Unite, Research Brief: Primary Voters Elect Most of Congress. They’re Not Like Most Americans, January 2026.
More than a century ago states began to implement primaries to choose senators and members of the House of Representatives. This was a reform aimed at making the selection of party candidates more democratic—no longer would they be selected by party bosses or party advocates attending caucuses or conventions.
No reform is perfect, and primary elections have been drawn much criticism in recent years. One charge against them is that the voters who participate in them are atypical, hence, the candidates that win them either are overly leftwing or rightwing in their views and overly concerned with pleasing these voters.
This research brief adds evidence to the charge of primary voter atypicality.

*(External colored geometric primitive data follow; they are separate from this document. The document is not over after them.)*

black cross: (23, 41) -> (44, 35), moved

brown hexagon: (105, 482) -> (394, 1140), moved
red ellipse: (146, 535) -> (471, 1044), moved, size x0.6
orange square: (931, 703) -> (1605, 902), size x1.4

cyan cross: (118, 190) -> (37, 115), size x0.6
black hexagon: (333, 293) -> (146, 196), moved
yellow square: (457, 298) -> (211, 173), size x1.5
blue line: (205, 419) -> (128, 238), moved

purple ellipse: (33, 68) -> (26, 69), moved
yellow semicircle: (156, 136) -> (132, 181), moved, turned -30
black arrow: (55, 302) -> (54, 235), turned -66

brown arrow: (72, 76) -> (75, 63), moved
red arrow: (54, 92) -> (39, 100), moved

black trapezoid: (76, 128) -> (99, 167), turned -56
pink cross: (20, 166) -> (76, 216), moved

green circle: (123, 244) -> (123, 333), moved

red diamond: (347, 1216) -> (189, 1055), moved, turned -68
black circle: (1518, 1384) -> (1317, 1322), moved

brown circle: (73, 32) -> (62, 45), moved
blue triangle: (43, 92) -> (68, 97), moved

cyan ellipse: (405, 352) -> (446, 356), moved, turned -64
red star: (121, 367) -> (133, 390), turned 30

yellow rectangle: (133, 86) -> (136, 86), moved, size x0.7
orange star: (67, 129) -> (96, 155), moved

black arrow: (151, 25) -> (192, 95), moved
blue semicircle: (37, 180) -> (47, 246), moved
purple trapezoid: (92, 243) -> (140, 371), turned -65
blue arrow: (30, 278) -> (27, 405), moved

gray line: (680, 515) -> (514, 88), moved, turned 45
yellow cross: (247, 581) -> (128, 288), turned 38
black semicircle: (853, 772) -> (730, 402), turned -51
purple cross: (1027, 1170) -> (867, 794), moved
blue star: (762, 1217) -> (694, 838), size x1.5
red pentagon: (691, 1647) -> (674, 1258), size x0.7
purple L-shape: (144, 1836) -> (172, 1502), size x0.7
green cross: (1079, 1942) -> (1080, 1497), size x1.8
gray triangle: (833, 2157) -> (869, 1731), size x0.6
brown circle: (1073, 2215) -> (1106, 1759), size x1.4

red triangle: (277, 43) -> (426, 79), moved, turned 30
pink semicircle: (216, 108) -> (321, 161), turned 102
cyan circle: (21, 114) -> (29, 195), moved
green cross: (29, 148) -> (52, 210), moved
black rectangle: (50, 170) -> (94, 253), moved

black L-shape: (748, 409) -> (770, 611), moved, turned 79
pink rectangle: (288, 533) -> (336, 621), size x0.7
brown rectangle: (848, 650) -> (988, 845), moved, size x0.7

In 2024, 87% of House races were determined in primary elections, meaning that just 7% of voting‑age Americans —“decisive primary voters” as this brief terms them— effectively chose most members of Congress. Thus, for example, if a congressional district has 50 percent of voters who reliably vote for Democrats, 30 percent who consistently vote for Republicans, and 10 percent who can go either way, the candidate who wins the Democratic primary almost inevitably will win the general election.
The memo’s authors drew data from the Catalist voter file to compare decisive primary voters in uncompetitive districts to the general voting‑age population. They focused specifically on voters who participated in the dominant party’s primary (e.g., the Democrats in the example above). This methodological choice isolates the subset of voters who actually determine outcomes in districts where the general election is not competitive.
The findings show that decisive primary voters differ sharply from the broader population across both partisan/ideological and demographic dimensions.